What is momentum? Momentum is typically a greater-than-expected move that occurs in an individual equity, index, or sector. The moves in individual equities, particularly in equities that can be more volatile, are generally bigger than what can occur in a sector or index. This is because a sector or an index is going to be a mix of stocks, otherwise known as an average with various weights, versus just one individual name. Greater than expected moves are backed by momentum. It’s that momentum that is one of the critical differentiators between a stock that is going to roll over after a move, and one that will keep going when it hits a target.
So, how do you identify momentum?
I use a combination of my favorite tools, including the TrendStrength Turbo candles, which identify the strength of the trend, plus greater than average volume per bar, the trend itself, and Fibonacci retracement and extension targets.
In a momentum move, you will see a strong, bullish trend, you will see price above neatly stacked moving averages (8, 21, 34 EMAs & 50, 100, and 200 SMAs), that typically has greater than average volume as it nears a previous high or extension target.

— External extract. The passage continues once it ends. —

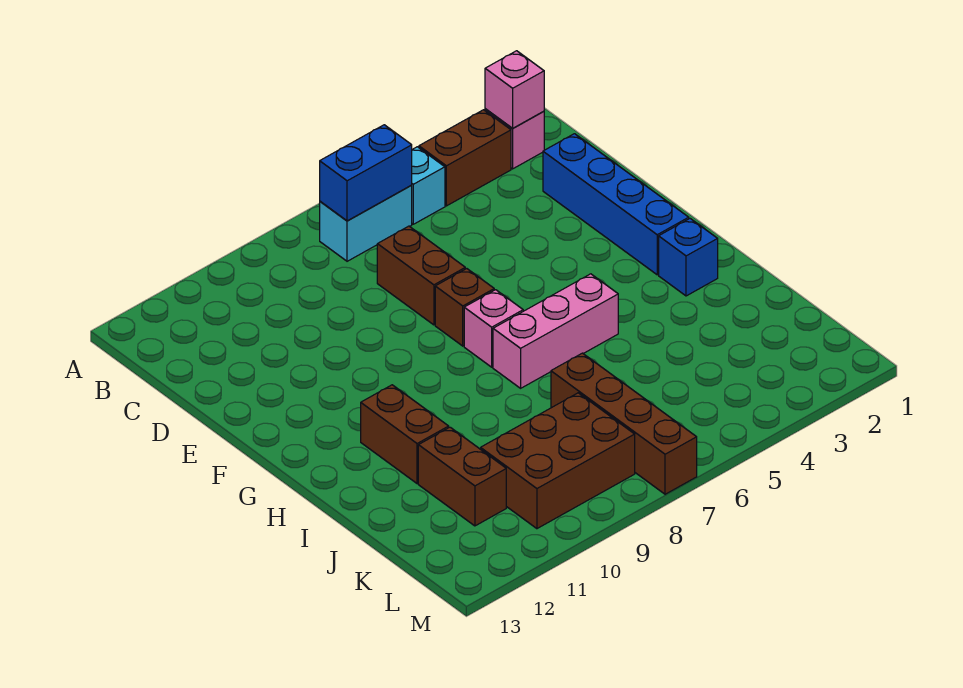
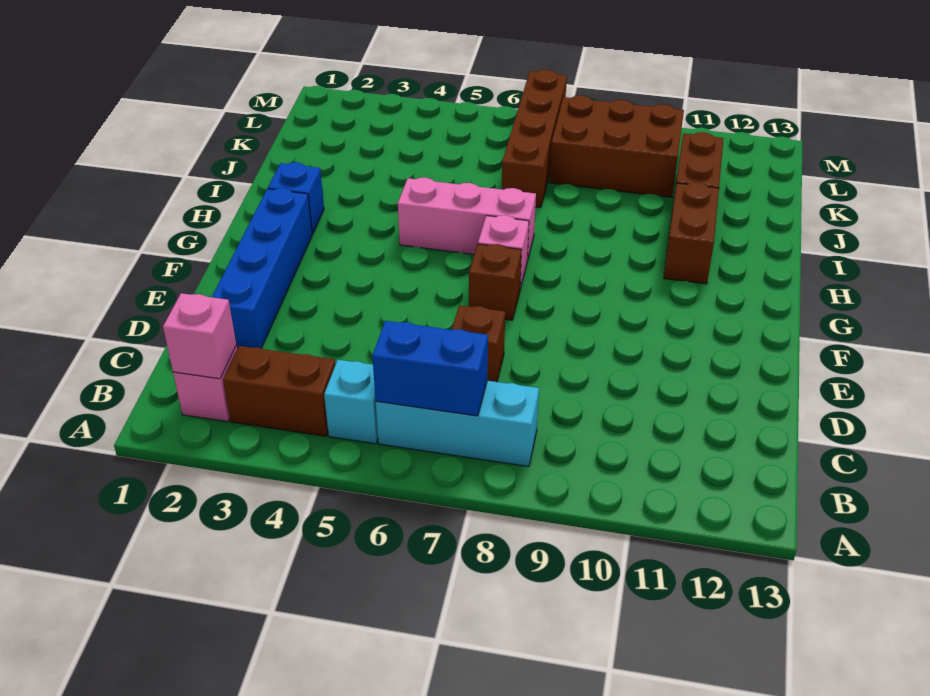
cyan 1x2 brick [320,185,412,261] -> cyan 1x3 brick [376,381,539,467]
brown 1x2 brick [377,226,465,325] -> brown 1x1 brick [452,305,505,382]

Of course, in any trade, traders need to have price targets. And, oftentimes, when those price targets are continually hit without stopping, investors will stand by in disbelief that a stock can keep going. Well, if you’re reading momentum, that is not the case. Because a good trader knows that even though a ticker that keeps going may be rare, it continues going because of momentum.

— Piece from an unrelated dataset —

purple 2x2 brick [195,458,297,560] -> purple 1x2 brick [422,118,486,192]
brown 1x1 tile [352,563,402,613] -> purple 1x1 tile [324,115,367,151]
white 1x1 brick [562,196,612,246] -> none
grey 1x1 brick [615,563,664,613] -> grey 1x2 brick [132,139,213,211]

Check out these targets on the weekly chart of Nvidia below:
NVDA – Weekly Chart
Notice the variety of price targets I had that NVDA has already hit and continued through?

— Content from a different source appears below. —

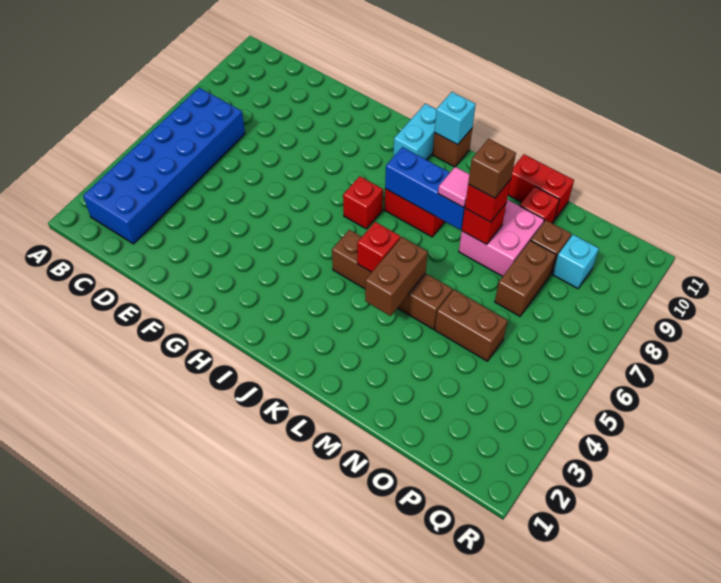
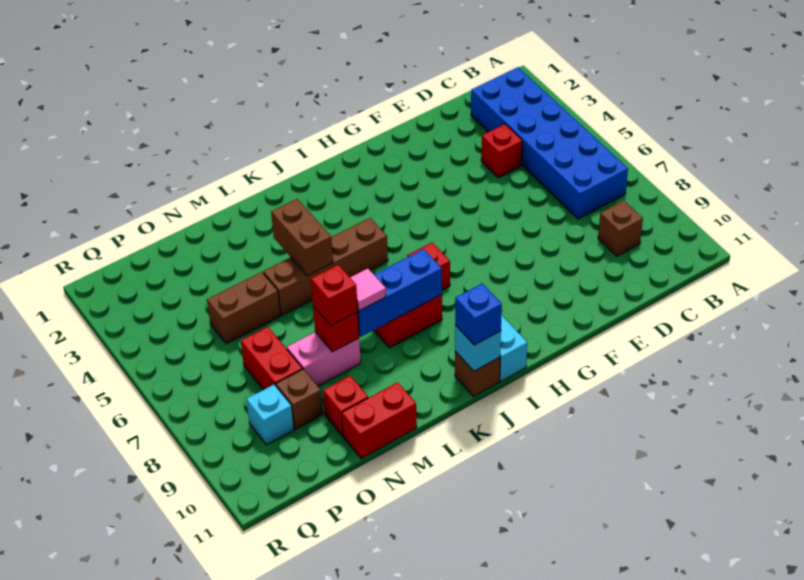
none -> blue 1x1 brick [455,284,502,345]
red 1x1 brick [357,222,400,272] -> red 1x1 brick moved to [481,124,522,178]
pink 2x2 brick [459,200,544,276] -> pink 1x2 brick [287,332,361,386]
brown 1x1 brick [468,139,516,198] -> brown 1x1 brick moved to [598,201,643,256]
brown 1x2 brick [495,240,556,316] -> red 1x2 brick [241,327,302,390]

This is because the breach of each target just fueled the upward momentum. Can you see the bright green TrendStrength Turbo candles, along with the light blue volume dot on some of these candles? That means the move was occurring on greater than average volume. This is a key sign of momentum.
Additionally, on this chart, NVDA had wide range expansion candles near those price targets. That means that when NVDA made a target, instead of stopping, it actually demonstrated a high volume breakthrough on a greater-than-normal range. These signals are all very bullish.
High Short Float
A momentum move can occur without a high short float, which is a situation in which there is a higher than average number of shares outstanding that are held short. However, when it occurs, plus a high short float, or, at a time where traders are more short than not in the indexes, the momentum move can explode even further.
Take for example C3.AI Inc (AI)
This ticker has 28% short float, which is extremely high. Of course, it makes sense, because this ticker was at one point worth $183 a share, and traded as low as $10.16! However, it has shifted trends at those lows and due to the high short float, as it trades higher, traders are getting squeezed. This is why a momentum setup can be even stronger. When you have momentum, plus a high short float, this can make for some explosive trades as the ticker breaks through previous highs. As you can see with AI, this ticker is up about 20% today as short sellers buy to cover.
So, when people stand by in disbelief that stocks like NVDA & AMD keep going despite the standard reason, just keep in mind that this is because it’s a momentum move. Momentum moves make for some of the best trading! While they are, of course volatile, the greater-than-expected moves make for great options candidates, because you need tickers to move more than expected to capitalize in the options market.
A put/call ratio that is too high, plus a momentum move, is even sweeter.
Are you trading any momentum moves? Which are your favorites?